Хозяин сердцем зацепился за прошлое, хозяйка, у которой не было номенклатурного детства в тенистом саду, вся устремилась в стилизованное под Европу будущее. Если противоположности и притягиваются, то это был их случай.
Впрочем, мадам Флору в чем-то можно понять. Она имела группу крови, которую ни один нормальный комар не пропустит.
Кровососы довольно плодились во влажных, тенистых уголках парка и вызывали недовольных писк самой мадам и приехавших отдохнуть меценаток.
Остальным домочадцам комары так не досаждали. Перед вечерней прогулкой я слегка опрыскивала детей репеллентом, в комнатах работали кондиционеры и фумитоксы, Дмитрий Максимович вообще имел группу крови, для насекомых не вкусную.
И единственный уцелевший в доме кровосос вращался вокруг носа мадам. Ее антикомариные технологии не спасали.

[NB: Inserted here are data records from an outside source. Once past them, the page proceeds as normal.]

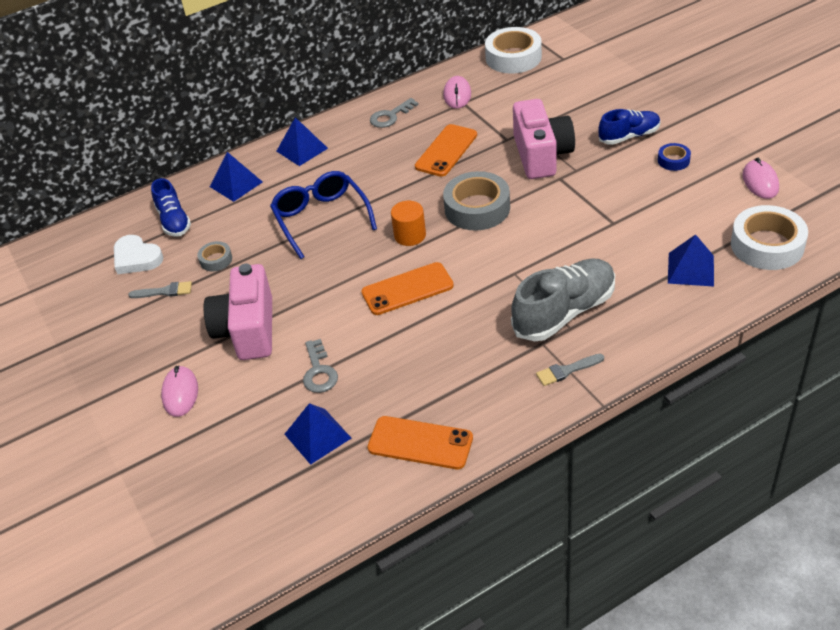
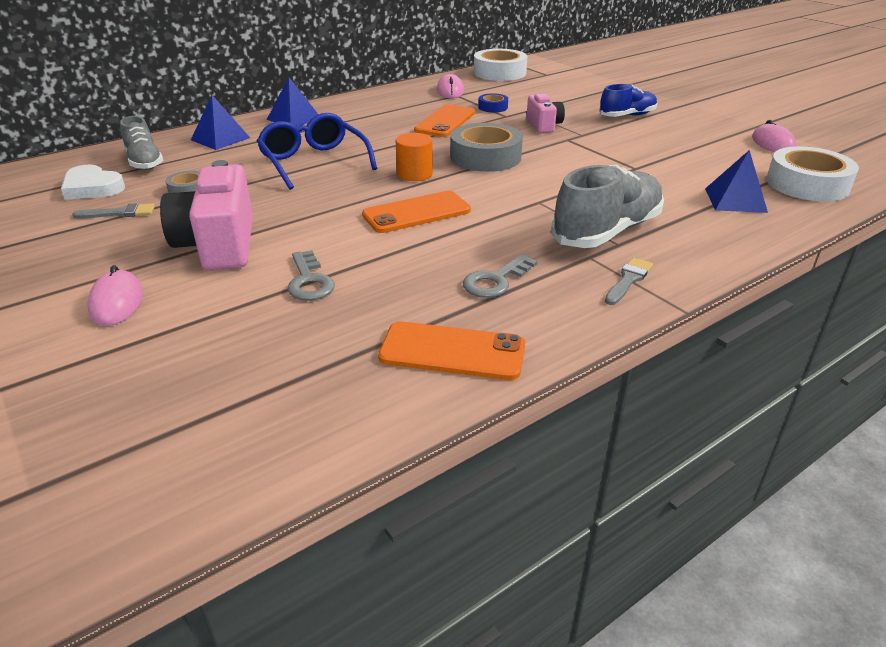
camera: 10 degrees left, 10 degrees down
(174, 221) = (144, 162): blue shoe -> grey shoe
(317, 436) = (306, 345): blue pyramid -> none
(390, 116) = (385, 101): grey key -> grey key (495, 281)
(541, 155) = (543, 125): pink camera -> pink camera, size x0.56
(567, 370) = (628, 280): grey brush -> grey brush turned 150 degrees clockwise
(673, 160) = (678, 130): blue tape -> blue tape (493, 107)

Кроме насекомых отряда двукрылых, мадам Флоре досаждали горничные, шоферы, гувернантки, охранники, гости мужа, сам муж и собственные дети. Не досаждали ей дамы из благотворительных, попугай Карлуша, недавно приобретенный Феликс и экономка Тамара Ивановна. Будучи дальней родственницей мадам, экономка свято блюла интересы Флоры Анатольевны. Дай Тамаре Ивановне топор, она лично бы вырубила все деревья в парке.
Но топора ей не давали. И за счастье племянницы экономка сражалась иными подручными средствами, как-то: веник, тряпка, луженая глотка и стальные нервы. Спальню мадам она убирала лично, по остальным помещениям нещадно гоняла прислугу и следила за каждой калорией, поступающей из кухни на стол Флоры.
Единственным, что вызывало неодобрение Тамары Ивановны, было отсутствие у племянницы материнских инстинктов.
Близнецов экономка любила. Филиппу она предрекала будущее Глазунова, из Максима надеялась вырастить подобие Черчилля или, на худой конец, российского Билла Гейтса.
Между мной и Тамарой Ивановной сложились странные отношения. Смесь из привычной подозрительности и тайного одобрения с ее стороны и терпеливое ожидание подвоха со стороны моей.
Тайм-ауты между гувернантками Тамара Ивановна заполняла собой. Меня она долго примеряла к размерам дома, «достойной» оплаты и сексуальным аппетитам Дмитрия Максимовича. Я все это с честью выдержала и получила в награду секретную поддержку.